**HOW TO COMPLETE THIS TASK:**
Find each line below that contains the string "photo", and copy every such line. Matching is case-sensitive.

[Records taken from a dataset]

────────

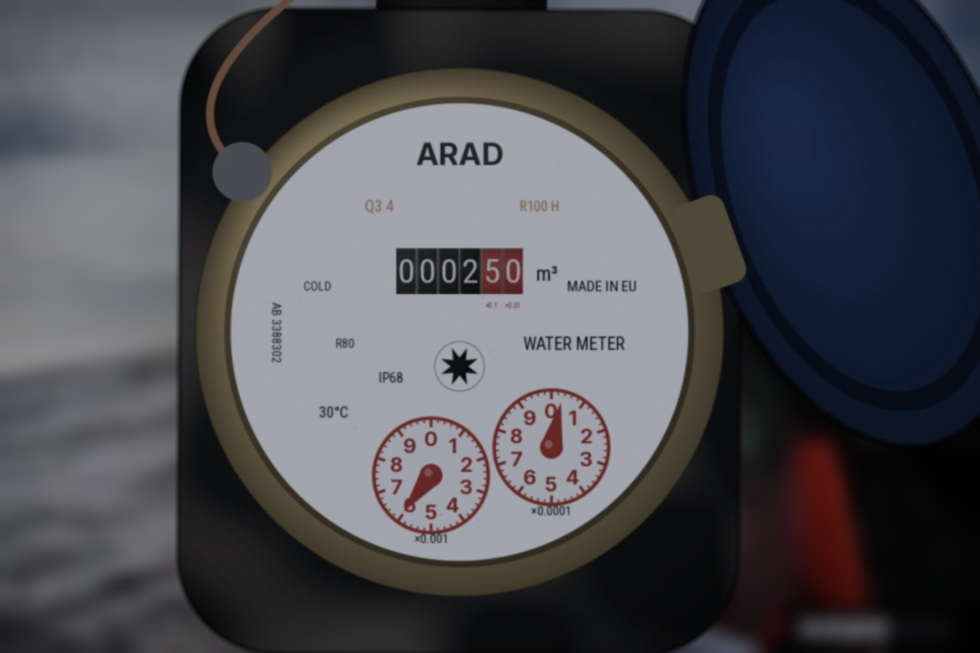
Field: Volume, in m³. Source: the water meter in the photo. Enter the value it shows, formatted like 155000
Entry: 2.5060
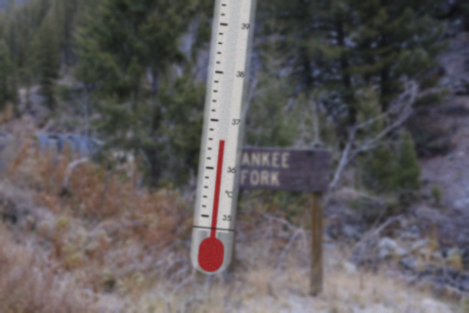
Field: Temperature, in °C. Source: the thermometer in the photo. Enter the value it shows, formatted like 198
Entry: 36.6
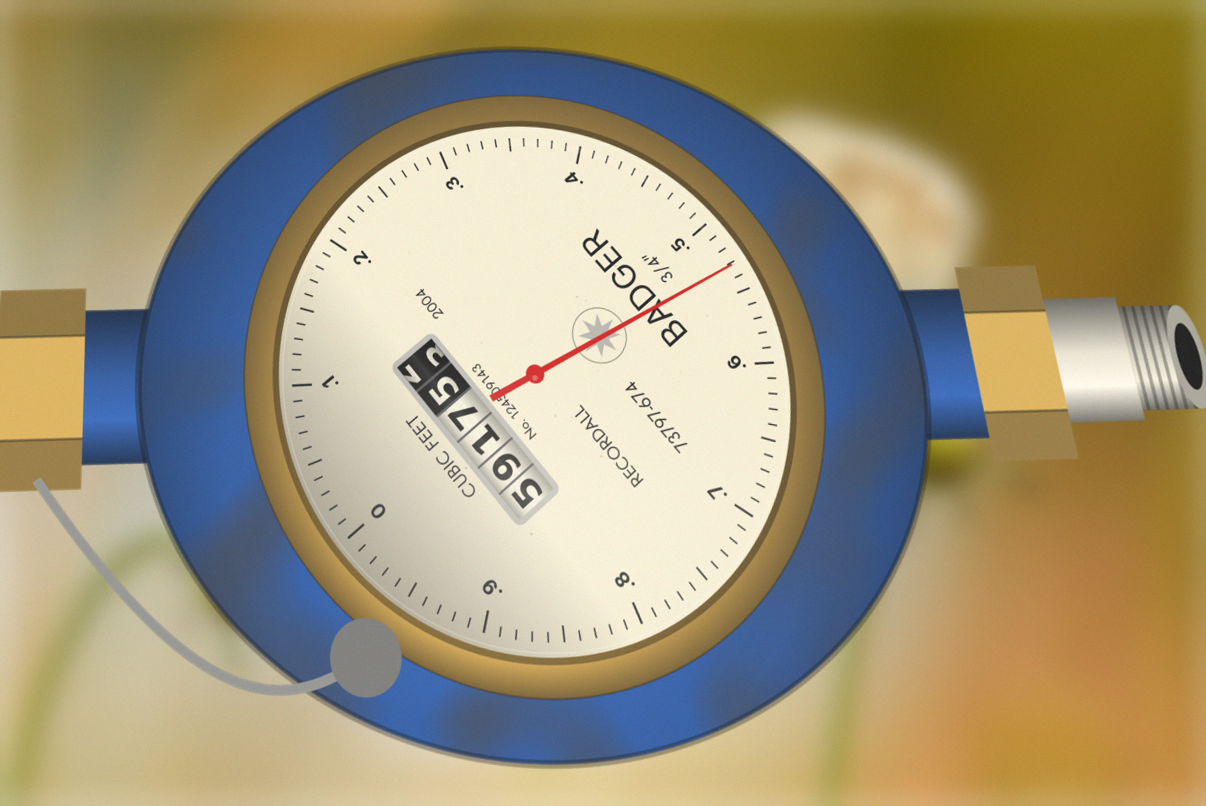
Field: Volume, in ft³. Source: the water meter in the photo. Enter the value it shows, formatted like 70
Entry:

────────

**WRITTEN SOLUTION:**
Field: Volume, in m³. Source: the water meter in the photo. Enter the value it shows, formatted like 155000
Field: Temperature, in °C. Source: the thermometer in the photo. Enter the value it shows, formatted like 198
Field: Volume, in ft³. Source: the water meter in the photo. Enter the value it shows, formatted like 70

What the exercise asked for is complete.